DESCRIPTION OF THE TASK
Can you edit the listing from its first line up to and including the line with "2: (854, 490)", writing those lines out again with "top-left" changed to "upper-left" and nothing else altered?

(Absolute pixel coordinate listing)
——————————

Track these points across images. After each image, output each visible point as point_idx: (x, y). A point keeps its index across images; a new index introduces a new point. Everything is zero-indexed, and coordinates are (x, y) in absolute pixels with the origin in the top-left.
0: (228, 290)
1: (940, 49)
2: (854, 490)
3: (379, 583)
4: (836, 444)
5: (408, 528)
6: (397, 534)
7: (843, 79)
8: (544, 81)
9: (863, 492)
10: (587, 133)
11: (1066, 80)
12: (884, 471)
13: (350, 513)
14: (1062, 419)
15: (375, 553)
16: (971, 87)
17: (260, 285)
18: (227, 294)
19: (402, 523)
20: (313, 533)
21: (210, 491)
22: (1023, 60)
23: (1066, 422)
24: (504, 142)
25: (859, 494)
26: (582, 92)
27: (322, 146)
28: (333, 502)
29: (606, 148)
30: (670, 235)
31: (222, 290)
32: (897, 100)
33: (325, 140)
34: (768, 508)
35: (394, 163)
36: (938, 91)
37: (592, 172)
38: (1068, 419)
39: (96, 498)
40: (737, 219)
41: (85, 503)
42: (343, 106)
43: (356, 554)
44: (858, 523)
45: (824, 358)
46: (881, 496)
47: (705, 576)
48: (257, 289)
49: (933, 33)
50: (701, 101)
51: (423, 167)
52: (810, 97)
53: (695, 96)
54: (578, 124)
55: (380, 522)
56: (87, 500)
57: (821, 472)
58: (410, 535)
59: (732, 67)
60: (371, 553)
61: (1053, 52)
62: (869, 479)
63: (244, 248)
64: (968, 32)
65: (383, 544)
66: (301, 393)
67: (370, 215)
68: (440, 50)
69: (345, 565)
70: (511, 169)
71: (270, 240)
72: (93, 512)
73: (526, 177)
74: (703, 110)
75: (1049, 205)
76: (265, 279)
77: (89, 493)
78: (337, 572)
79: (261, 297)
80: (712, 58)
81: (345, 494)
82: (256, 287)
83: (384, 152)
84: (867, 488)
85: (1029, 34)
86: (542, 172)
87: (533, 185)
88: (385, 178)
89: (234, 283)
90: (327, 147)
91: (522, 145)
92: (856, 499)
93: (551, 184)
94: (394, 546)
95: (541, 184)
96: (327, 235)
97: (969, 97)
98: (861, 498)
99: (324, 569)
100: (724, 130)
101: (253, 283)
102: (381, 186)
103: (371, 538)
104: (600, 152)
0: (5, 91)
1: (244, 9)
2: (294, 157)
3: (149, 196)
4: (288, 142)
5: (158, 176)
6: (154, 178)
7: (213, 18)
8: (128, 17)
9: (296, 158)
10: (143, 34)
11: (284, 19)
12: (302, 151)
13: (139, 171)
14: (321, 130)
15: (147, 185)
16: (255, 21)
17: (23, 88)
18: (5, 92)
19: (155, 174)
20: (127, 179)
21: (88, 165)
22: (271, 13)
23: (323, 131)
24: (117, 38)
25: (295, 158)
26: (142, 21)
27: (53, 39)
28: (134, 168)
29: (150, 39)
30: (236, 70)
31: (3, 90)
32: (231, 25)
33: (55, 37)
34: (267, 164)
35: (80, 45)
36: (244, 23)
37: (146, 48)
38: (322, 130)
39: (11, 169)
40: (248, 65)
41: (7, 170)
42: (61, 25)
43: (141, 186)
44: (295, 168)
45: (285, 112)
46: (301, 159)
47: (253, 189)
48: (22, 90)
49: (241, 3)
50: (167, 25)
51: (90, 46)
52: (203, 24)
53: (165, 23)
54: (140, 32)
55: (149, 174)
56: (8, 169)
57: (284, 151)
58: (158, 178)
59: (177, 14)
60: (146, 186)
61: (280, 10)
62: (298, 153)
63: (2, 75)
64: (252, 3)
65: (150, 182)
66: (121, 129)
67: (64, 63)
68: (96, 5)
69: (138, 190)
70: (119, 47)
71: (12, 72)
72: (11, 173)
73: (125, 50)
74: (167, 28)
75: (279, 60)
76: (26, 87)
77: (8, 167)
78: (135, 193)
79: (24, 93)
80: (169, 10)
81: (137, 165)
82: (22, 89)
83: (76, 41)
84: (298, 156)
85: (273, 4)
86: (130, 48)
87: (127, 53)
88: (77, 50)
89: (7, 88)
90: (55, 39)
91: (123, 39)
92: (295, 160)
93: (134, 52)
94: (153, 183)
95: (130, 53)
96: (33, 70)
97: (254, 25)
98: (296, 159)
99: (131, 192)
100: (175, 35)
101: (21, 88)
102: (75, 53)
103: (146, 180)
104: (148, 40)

——————————

EXERCISE RESPONSE
Track these points across images. After each image, output each visible point as point_idx: (x, y). A point keeps its index across images; a new index introduces a new point. Everything is zero-indexed, and coordinates are (x, y) in absolute pixels with the origin in the upper-left.
0: (228, 290)
1: (940, 49)
2: (854, 490)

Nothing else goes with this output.